NBA free agency kicked off Wednesday with "plenty of lucrative deals without much player movement," and teams spent "freely as the league waded into a new era of inflated payrolls," according to Scott Cacciola of the N.Y. TIMES. The Cavaliers re-signed F Kevin Love to a five-year deal worth around $110M, while also keeping F Tristan Thompson and G Iman Shumpert. Among the other big deals agreed upon, the Bulls kept G Jimmy Butler with a five-year deal worth $95M, while a league official indicated that the Nets re-upped with two players -- C Brook Lopez "will receive $60 million over three years," while F Thaddeus Young "will get $50 million over four years." Pelicans F Anthony Davis, who was not a free agent, "agreed to a five-year extension" worth about $145M. Cacciola notes there "had been speculation that many players would opt for shorter contracts to take advantage of an influx of revenue next summer from the league's new television deal," but that was not the case (N.Y. TIMES, 7/2). CBSSPORTS.com's Matt Moore wrote the first day of free agency "was crazy," as one estimate had teams spending as much as $1B on Wednesday. It was a "wild day with deals, a trade and big, big money handed out hourly" (CBSSPORTS.com, 7/1).  GRANTLAND's Zach Lowe wrote the NBA has "never, ever seen a day" like Wednesday, with "so many transactions at all salary levels packed into a single 24-hour window." Most players "gravitated toward guaranteed cash over higher risk-reward choices." There will be some "brave souls who gamble on getting back into the free-agency bonanza for 2016 and 2017, but the player pool in those years may not end up quite as deep as everyone anticipated." Lowe: "It is really, really hard to turn down enormous sums of guaranteed money when they are thrust directly under your nose" (GRANTLAND.com, 7/1).
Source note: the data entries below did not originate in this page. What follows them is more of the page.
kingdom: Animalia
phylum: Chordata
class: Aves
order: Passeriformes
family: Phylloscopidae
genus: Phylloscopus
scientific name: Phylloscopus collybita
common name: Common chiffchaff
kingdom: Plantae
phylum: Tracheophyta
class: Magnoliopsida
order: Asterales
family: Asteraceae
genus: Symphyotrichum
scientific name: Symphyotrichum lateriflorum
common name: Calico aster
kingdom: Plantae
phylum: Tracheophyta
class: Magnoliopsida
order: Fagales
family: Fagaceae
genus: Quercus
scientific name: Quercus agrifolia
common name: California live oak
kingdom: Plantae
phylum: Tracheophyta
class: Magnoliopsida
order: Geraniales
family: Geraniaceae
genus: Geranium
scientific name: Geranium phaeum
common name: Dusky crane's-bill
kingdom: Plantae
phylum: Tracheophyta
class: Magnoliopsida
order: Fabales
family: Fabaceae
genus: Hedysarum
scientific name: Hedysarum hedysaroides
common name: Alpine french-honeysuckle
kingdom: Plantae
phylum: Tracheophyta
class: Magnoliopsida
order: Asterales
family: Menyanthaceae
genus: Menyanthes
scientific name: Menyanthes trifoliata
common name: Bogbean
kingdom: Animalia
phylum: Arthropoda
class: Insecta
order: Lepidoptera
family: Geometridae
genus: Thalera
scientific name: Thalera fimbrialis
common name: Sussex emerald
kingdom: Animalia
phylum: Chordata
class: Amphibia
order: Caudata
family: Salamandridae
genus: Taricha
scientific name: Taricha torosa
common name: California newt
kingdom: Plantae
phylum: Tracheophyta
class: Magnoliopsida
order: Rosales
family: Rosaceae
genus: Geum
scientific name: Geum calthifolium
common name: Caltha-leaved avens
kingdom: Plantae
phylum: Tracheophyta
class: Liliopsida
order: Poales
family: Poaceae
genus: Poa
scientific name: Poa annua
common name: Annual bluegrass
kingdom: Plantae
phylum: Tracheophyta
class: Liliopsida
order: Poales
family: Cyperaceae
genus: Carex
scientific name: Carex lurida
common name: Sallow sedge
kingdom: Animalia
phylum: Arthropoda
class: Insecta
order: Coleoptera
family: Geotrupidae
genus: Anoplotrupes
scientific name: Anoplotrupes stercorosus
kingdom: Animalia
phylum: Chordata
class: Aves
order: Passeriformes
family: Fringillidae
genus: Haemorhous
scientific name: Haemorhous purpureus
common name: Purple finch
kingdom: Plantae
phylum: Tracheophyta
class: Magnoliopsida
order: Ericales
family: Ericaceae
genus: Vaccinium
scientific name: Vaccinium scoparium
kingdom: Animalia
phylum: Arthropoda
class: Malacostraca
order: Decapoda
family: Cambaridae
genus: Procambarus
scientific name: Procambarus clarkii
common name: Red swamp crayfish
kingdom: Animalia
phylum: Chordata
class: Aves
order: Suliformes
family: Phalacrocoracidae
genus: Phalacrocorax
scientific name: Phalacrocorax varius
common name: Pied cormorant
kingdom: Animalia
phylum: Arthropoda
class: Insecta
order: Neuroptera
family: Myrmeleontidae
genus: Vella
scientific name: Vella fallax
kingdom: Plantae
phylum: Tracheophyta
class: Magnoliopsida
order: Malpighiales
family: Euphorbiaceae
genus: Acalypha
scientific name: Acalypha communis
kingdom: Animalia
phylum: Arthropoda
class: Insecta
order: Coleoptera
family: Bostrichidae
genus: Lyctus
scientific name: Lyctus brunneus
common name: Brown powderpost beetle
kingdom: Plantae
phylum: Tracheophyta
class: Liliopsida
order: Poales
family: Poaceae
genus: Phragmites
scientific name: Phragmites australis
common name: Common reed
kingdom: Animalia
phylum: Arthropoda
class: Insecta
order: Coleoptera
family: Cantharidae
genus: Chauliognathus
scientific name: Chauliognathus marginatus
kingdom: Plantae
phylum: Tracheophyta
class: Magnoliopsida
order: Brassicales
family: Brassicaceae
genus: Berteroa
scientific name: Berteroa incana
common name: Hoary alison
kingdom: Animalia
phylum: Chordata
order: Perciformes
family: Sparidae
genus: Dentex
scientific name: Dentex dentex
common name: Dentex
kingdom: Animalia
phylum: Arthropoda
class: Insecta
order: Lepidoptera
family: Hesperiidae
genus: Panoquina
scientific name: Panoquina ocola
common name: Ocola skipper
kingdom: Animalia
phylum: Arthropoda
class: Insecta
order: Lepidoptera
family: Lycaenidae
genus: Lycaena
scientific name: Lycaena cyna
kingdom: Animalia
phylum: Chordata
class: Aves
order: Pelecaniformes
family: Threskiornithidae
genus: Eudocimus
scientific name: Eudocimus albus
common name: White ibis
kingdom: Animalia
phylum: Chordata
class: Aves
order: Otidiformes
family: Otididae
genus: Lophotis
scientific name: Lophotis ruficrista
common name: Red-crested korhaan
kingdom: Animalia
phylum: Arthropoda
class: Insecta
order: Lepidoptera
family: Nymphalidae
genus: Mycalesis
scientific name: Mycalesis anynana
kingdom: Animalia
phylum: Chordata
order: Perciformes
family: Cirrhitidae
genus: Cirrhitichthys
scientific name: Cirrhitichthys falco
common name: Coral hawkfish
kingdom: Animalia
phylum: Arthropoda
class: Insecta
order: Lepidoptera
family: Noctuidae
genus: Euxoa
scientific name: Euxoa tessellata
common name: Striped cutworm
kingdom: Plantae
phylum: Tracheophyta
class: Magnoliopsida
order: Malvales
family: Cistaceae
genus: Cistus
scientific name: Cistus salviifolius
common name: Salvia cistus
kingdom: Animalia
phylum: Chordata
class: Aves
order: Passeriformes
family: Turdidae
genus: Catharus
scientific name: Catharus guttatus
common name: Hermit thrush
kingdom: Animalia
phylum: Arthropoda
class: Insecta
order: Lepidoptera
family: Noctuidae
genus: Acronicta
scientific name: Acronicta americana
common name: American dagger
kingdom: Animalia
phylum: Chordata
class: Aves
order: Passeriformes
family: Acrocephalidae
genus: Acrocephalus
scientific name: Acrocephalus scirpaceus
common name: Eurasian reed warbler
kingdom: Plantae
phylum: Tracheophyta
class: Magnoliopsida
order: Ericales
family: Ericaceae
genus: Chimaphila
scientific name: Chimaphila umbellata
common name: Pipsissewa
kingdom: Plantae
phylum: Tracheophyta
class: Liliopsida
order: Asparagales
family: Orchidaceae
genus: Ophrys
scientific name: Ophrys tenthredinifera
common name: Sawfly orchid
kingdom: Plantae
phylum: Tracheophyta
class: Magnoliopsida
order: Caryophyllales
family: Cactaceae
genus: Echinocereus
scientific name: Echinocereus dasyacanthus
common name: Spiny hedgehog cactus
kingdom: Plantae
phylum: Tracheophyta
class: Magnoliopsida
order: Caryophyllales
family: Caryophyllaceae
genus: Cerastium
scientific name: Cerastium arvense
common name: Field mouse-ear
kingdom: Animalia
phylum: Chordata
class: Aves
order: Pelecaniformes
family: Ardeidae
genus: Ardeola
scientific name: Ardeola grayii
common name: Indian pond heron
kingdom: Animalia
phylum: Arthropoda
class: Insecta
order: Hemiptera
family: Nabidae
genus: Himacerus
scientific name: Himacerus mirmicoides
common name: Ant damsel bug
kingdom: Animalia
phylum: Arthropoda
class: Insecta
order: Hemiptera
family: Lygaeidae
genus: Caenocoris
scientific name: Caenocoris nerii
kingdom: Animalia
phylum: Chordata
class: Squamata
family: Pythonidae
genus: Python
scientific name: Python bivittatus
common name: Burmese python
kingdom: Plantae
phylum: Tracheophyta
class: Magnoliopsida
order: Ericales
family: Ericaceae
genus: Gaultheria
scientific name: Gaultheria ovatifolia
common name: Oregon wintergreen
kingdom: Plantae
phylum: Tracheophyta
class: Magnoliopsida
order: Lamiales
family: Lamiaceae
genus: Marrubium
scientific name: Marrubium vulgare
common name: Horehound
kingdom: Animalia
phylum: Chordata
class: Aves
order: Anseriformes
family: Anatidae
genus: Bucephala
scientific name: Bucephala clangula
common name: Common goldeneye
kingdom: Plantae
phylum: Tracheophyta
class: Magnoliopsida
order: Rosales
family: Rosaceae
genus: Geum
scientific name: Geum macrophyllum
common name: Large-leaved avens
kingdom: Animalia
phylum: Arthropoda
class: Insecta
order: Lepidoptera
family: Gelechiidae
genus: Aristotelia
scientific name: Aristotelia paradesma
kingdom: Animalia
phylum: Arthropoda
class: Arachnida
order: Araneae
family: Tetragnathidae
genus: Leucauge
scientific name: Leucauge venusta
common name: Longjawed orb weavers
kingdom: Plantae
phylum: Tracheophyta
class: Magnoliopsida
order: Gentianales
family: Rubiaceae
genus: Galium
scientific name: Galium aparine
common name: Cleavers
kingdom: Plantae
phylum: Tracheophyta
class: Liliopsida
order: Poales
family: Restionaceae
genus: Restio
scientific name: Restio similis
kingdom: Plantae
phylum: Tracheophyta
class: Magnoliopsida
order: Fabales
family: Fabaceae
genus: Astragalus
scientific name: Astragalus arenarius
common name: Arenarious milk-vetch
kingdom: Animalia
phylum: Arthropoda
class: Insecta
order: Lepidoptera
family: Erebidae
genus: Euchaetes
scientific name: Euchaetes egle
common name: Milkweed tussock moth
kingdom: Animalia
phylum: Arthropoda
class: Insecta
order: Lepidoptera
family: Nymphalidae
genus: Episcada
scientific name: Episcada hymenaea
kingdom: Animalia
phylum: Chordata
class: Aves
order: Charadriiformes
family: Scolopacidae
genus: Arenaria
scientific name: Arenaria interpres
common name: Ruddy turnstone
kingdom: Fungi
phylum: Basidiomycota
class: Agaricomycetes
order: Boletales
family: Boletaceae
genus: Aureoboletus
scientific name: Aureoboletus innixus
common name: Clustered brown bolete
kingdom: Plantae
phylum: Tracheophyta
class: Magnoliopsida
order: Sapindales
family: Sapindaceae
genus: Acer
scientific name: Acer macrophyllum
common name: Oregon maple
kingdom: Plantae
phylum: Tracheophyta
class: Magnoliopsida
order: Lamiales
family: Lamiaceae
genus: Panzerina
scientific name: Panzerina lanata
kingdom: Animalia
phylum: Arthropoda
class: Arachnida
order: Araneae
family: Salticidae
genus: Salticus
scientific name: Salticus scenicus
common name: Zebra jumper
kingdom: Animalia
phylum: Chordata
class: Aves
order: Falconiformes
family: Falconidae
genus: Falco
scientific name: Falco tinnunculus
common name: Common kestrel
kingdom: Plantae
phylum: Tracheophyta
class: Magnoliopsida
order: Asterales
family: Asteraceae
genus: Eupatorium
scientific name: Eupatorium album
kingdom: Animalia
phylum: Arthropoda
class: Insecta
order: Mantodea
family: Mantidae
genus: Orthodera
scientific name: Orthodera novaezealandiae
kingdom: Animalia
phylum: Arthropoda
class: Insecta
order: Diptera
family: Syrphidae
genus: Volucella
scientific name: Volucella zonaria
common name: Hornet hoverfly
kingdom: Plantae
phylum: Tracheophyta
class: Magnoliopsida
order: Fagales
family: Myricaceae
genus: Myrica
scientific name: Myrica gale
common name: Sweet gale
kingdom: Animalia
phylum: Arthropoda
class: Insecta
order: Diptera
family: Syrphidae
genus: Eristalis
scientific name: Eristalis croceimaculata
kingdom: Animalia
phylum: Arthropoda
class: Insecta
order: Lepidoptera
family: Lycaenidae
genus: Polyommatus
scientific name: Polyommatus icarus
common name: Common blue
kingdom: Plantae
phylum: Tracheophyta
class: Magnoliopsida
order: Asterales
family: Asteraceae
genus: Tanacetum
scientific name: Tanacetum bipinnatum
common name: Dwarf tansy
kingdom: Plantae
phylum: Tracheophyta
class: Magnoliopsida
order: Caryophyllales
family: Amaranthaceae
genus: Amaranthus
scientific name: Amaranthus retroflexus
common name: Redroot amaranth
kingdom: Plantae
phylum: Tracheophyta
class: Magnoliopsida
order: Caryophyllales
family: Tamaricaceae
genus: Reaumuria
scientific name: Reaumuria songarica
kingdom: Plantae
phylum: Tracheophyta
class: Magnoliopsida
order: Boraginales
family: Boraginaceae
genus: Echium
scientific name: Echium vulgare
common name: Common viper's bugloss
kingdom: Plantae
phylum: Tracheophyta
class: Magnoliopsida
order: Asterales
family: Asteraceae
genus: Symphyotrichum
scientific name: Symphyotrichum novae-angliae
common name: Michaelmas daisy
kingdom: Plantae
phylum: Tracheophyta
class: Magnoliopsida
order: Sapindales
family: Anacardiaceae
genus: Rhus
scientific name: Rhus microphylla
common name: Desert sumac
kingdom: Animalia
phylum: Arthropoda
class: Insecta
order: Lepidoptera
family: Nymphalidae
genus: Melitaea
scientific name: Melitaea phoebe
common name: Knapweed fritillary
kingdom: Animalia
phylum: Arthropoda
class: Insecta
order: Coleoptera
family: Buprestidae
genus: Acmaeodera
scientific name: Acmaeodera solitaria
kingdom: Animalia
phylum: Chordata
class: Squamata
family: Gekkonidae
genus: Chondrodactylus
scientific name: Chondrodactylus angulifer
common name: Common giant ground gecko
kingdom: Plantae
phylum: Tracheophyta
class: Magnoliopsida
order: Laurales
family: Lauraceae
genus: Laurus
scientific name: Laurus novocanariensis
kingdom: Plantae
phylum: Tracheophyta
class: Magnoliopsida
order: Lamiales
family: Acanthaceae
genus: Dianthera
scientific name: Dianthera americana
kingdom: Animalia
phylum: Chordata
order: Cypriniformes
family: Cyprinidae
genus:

OWNERS SITTING PRETTY: CSNBAYAREA.com's Ray Ratto wrote with the salary cap "tearing the metaphorical envelope into tiny shreds not just this year but for each of the next two afterward, the owners and ... general managers have been hurling money at free agents and potential free agents as though the meteor that destroys the earth has been rented for the weekend." It is days like Wednesday, when "second-tier players ... break the seal on the new spending fury, that you realize just how well the owners have it" (CSNBAYAREA.com, 7/1).